Cattapan was able to observe the soldiers' routine. Early on, he obtained a pair of night vision goggles, which eventually gave his large canvases their all-over green hue.

"I immediately realised there was going to be a windfall of visual information," he said.

He attached his digital camera to the night goggles, taking thousands of shots.

"About 100 of them have been really useful in the commissioned work for the War Memorial. One of the beautiful things about digital photos is that they are quick and reviewable. Many of them were taken in the mountainous regions of East Timor, far from the urban environment with which I am usually associated.

"I also painted small watercolour studies of the soldiers during the day. I was fascinated by the ways in which they had to 'make do', such as shaving (using) their vehicle mirrors."

Charles Green, associate professor of contemporary art at the University of Melbourne, will share the ARC grant with Cattapan.

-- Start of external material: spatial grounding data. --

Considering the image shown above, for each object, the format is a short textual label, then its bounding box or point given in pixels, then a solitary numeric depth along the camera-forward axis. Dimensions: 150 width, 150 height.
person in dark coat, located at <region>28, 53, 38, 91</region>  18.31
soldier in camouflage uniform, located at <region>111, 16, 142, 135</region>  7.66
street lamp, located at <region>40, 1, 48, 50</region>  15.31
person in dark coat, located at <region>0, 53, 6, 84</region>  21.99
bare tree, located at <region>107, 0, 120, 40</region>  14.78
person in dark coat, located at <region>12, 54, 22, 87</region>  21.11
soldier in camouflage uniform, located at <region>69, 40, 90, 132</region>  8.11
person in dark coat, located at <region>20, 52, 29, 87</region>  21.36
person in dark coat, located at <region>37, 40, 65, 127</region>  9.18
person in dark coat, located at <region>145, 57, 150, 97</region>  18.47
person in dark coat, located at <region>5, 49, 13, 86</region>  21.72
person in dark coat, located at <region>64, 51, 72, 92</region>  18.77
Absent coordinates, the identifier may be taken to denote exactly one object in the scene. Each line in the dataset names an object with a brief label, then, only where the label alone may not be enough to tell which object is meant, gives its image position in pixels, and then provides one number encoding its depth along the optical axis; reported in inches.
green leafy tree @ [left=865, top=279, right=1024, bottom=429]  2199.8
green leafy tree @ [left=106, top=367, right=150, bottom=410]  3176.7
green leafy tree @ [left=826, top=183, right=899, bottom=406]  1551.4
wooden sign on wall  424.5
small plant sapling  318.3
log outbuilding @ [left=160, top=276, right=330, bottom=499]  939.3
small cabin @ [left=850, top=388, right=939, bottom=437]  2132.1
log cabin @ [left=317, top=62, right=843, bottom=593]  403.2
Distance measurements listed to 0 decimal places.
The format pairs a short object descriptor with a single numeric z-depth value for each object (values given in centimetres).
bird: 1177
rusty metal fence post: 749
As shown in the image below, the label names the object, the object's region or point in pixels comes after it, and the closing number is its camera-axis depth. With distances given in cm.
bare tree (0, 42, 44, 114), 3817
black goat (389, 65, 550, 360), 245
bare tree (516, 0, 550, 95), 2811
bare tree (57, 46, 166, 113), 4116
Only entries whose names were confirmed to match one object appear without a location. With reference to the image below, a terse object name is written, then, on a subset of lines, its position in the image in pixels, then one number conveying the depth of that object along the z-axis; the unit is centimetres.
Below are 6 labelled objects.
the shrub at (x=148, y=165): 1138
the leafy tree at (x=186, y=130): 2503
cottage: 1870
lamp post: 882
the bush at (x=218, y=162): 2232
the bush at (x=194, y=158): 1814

He, along with his art partner Lyndell Brown, has been visiting Australian bases in Iraq and Afghanistan.

"The most astounding experience was a Chinook night flight into the Taliban-controlled desert out from Kandahar, static sparks flying off the rotor blades as the helicopter made a simulated emergency landing in the desert in absolute, glorious, black darkness," he recalls.

The ARC research grant, titled War and Peace: How and Why Contemporary Conflict and its Aftermath is Framed by War Art, will occupy them for the next three years.

"We selected two wars in which Australia had been involved, Vietnam and Iraq, and two peacekeeping operations, East Timor and Israel," he said. "As in East Timor, where Australian soldiers were involved in actually fighting Indonesian surrogates, in Lebanon Australian peacekeepers were attacked by Israelis. Nothing is closer to the national consciousness than war. Knowledge of war, especially the emotional investment in it by the citizenry, is very much governed by images."

Indeed, without such projects, our knowledge would probably be limited to authorised sound bites, US generals preaching to us in front of the Stars and Stripes and Ministry of Defence statements outside Whitehall. Artists make war real and personal.